BEGIN MATERIAL FOR THIS EXERCISE

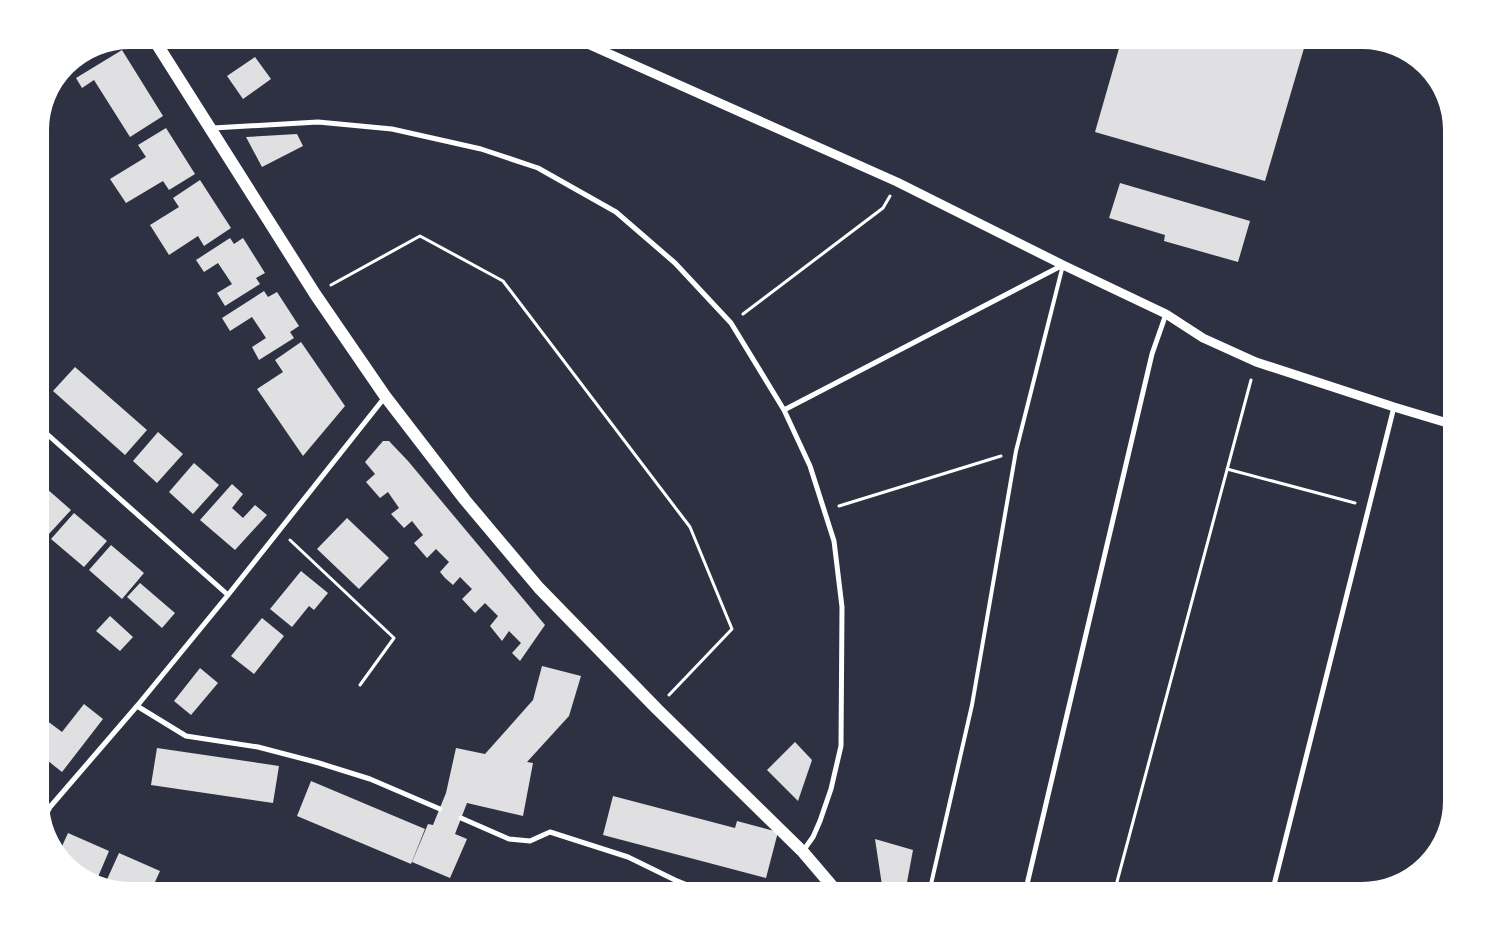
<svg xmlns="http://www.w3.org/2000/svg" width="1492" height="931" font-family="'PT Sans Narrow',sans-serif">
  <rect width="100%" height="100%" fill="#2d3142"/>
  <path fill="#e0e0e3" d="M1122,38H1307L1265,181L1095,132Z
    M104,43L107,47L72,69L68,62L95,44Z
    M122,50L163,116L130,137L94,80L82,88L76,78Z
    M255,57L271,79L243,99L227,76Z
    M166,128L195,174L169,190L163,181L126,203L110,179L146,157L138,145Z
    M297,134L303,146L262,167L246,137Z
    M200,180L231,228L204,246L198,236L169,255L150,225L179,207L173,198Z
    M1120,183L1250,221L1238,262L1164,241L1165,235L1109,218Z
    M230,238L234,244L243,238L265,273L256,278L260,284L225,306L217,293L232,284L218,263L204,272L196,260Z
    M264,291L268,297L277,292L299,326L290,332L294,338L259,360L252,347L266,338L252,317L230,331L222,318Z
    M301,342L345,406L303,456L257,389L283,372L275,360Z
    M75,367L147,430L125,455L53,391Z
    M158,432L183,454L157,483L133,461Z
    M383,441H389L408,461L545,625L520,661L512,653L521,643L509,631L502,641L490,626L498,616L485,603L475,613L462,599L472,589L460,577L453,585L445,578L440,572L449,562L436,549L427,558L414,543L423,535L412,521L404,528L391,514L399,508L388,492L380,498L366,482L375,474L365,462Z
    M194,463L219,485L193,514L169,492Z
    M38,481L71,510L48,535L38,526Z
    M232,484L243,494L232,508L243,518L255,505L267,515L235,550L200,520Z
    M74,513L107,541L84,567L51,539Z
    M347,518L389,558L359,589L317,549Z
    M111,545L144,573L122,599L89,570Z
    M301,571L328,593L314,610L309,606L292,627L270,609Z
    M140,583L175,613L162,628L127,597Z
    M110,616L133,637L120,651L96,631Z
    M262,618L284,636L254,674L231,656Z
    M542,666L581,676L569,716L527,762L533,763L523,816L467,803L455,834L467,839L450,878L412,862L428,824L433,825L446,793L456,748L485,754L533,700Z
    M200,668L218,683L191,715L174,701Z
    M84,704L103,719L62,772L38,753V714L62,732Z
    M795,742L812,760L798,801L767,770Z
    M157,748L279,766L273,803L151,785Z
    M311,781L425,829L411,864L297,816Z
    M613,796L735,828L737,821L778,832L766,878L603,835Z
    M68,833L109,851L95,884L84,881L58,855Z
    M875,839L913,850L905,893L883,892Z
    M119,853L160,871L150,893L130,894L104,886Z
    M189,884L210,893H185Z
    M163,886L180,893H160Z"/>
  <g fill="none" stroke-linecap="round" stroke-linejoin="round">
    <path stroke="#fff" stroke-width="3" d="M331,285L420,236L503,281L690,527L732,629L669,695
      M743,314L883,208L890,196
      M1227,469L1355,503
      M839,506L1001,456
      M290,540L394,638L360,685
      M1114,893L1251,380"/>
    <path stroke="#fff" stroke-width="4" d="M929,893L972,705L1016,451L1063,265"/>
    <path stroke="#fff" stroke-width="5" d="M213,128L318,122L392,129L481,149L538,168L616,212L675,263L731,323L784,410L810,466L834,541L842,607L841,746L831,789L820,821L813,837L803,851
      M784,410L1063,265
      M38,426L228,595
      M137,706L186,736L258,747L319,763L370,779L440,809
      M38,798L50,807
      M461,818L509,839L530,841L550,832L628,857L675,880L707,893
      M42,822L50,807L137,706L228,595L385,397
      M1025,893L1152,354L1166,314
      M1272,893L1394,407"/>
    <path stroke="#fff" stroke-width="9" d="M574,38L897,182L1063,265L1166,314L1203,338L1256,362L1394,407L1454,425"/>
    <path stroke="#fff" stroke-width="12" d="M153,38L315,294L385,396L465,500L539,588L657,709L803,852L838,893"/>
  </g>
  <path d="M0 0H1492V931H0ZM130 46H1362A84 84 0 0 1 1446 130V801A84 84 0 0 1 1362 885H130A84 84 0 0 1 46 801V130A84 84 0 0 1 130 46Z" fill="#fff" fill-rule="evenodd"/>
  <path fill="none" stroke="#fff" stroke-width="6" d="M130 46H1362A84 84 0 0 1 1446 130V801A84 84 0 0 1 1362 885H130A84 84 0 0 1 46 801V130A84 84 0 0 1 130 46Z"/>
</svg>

END MATERIAL FOR THIS EXERCISE

- _WORK TASK_: In the records above, retype exactly the lines from the one with "M743,314L883,208L890,196" through the last one.

- _EXPECTED ANSWER_:
      M743,314L883,208L890,196
      M1227,469L1355,503
      M839,506L1001,456
      M290,540L394,638L360,685
      M1114,893L1251,380"/>
    <path stroke="#fff" stroke-width="4" d="M929,893L972,705L1016,451L1063,265"/>
    <path stroke="#fff" stroke-width="5" d="M213,128L318,122L392,129L481,149L538,168L616,212L675,263L731,323L784,410L810,466L834,541L842,607L841,746L831,789L820,821L813,837L803,851
      M784,410L1063,265
      M38,426L228,595
      M137,706L186,736L258,747L319,763L370,779L440,809
      M38,798L50,807
      M461,818L509,839L530,841L550,832L628,857L675,880L707,893
      M42,822L50,807L137,706L228,595L385,397
      M1025,893L1152,354L1166,314
      M1272,893L1394,407"/>
    <path stroke="#fff" stroke-width="9" d="M574,38L897,182L1063,265L1166,314L1203,338L1256,362L1394,407L1454,425"/>
    <path stroke="#fff" stroke-width="12" d="M153,38L315,294L385,396L465,500L539,588L657,709L803,852L838,893"/>
  </g>
  <path d="M0 0H1492V931H0ZM130 46H1362A84 84 0 0 1 1446 130V801A84 84 0 0 1 1362 885H130A84 84 0 0 1 46 801V130A84 84 0 0 1 130 46Z" fill="#fff" fill-rule="evenodd"/>
  <path fill="none" stroke="#fff" stroke-width="6" d="M130 46H1362A84 84 0 0 1 1446 130V801A84 84 0 0 1 1362 885H130A84 84 0 0 1 46 801V130A84 84 0 0 1 130 46Z"/>
</svg>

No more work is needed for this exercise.